The funeral business itself, at least here in the USA, uses so many euphemisms:

"Casket" is the word we use for what really is a coffin; the word "casket" comes from a French word describing a box for jewelry or other valuable items. Our caskets are fancy, frilly metallic or wood boxes (usually rectangular, with domed lids) costing as much as a used car (or in the case of Batesville Casket Company's "Promethean" gold-plated bronze casket, which Michael Jackson now lies in; this costs as much as a new US-made car).

In the UK and Europe, I have seen simpler, wooden coffins with anthropoidal or hexagonal shapes, which are more elegant in their simplicity. I would really rather be buried in a simple, Anglo/Irish-style wooden coffin (see Remeire, http://www.remeire.com ) or one like the Trappist monks at New Melleray Abbey in Iowa build (Trappist Caskets, http://www.trappistcaskets.com ).

In a US funeral home, the embalming room is called the "preparation room"; the casket (I mean coffin) showroom is called the "selection room" where coffins are arrayed like luxury cars in a showroom; the room where the wake is held is called a "chapel"...the list goes on.

Even the US hearse has been called often a "funeral coach"!

Do funeral homes in Europe have similar euphemisms or practices?

SmithAir747



I will praise thee; for I am fearfully and wonderfully made... (Psalm 139:14)
User currently offline7324ever From Serbia, joined May 2009, 563 posts, RR: 2
Reply 10, posted (5 years 5 months 1 week 2 hours ago) and read 2642 times:

Idk alota people dance around I guess passes just makes it sound more peaceful.


Anything the US and EU build the Russians do it better! i.e.
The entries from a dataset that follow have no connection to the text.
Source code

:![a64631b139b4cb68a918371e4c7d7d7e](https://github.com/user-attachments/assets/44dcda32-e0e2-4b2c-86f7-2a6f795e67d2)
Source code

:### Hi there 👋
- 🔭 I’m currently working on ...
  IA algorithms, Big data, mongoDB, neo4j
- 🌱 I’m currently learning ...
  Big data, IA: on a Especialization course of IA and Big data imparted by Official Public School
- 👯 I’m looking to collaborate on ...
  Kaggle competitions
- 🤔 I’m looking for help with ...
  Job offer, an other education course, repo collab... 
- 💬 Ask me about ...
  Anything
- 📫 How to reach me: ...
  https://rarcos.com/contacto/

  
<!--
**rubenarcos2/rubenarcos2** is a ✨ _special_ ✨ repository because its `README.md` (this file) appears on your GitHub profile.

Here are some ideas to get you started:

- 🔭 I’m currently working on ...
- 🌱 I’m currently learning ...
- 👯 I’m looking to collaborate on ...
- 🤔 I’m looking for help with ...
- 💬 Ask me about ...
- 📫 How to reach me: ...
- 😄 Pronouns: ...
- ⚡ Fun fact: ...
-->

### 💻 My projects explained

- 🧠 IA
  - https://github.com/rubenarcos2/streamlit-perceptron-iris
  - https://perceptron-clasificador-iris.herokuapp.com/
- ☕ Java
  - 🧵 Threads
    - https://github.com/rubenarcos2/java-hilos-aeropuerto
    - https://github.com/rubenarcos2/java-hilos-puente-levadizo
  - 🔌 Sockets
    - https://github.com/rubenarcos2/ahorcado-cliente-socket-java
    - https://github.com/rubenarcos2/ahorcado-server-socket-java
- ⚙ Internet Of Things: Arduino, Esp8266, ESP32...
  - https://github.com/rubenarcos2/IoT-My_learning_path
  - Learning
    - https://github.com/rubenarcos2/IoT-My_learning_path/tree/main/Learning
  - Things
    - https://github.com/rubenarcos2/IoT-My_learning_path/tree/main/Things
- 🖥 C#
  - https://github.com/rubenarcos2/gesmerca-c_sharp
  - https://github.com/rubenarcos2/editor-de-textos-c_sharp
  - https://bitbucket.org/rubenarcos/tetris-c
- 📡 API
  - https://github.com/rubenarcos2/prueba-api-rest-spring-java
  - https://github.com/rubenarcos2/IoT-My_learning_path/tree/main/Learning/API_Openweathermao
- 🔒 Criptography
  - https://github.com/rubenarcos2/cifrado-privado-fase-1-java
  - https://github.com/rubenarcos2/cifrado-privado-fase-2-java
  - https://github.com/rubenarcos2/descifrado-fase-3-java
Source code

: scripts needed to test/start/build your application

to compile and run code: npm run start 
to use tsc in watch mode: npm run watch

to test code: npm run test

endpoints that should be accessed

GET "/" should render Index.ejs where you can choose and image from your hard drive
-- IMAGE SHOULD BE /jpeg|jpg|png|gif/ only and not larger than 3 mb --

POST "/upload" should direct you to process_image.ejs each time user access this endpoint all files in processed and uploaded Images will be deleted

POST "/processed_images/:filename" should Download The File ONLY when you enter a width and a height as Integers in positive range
TU-144 vs Concorde and TU-154 vs The 727...
User currently offlineFlyMIA From United States of America, joined Jun 2001, 7279 posts, RR: 6
Reply 11, posted (5 years 5 months 1 week 1 hour ago) and read 2621 times:

Just listen to the news, when something unexpected happened to someone or a violent death they say XXX died today, from gunshot etc.. But when someone who was 95 years old dies they say passed away etc.. But really I see the news using died a lot more. I think the circumstances do matter. It is just a nicer way to say it that's all.


"It was just four of us on the flight deck, trying to do our job" (Captain Al Haynes)
User currently offlineAlexEU From Nauru, joined Oct 2007, 1824 posts, RR: 2
Reply 12, posted (5 years 5 months 1 week 1 hour ago) and read 2618 times:

Because in Christianity death doesnt exist. Death is just a way to defeat death. The term ´´past out´´ should be used better.

User currently offlineIAirAllie From , joined Dec 1969, posts, RR:
Reply 13, posted (5 years 5 months 1 week ago) and read 2602 times:

I typically say my brother died. I'm not afraid of the term or death itself it's all very natural to me. Although passed on to me indicates moving on to the next phase of existence. I don't believe death is final I think it is the start of something better.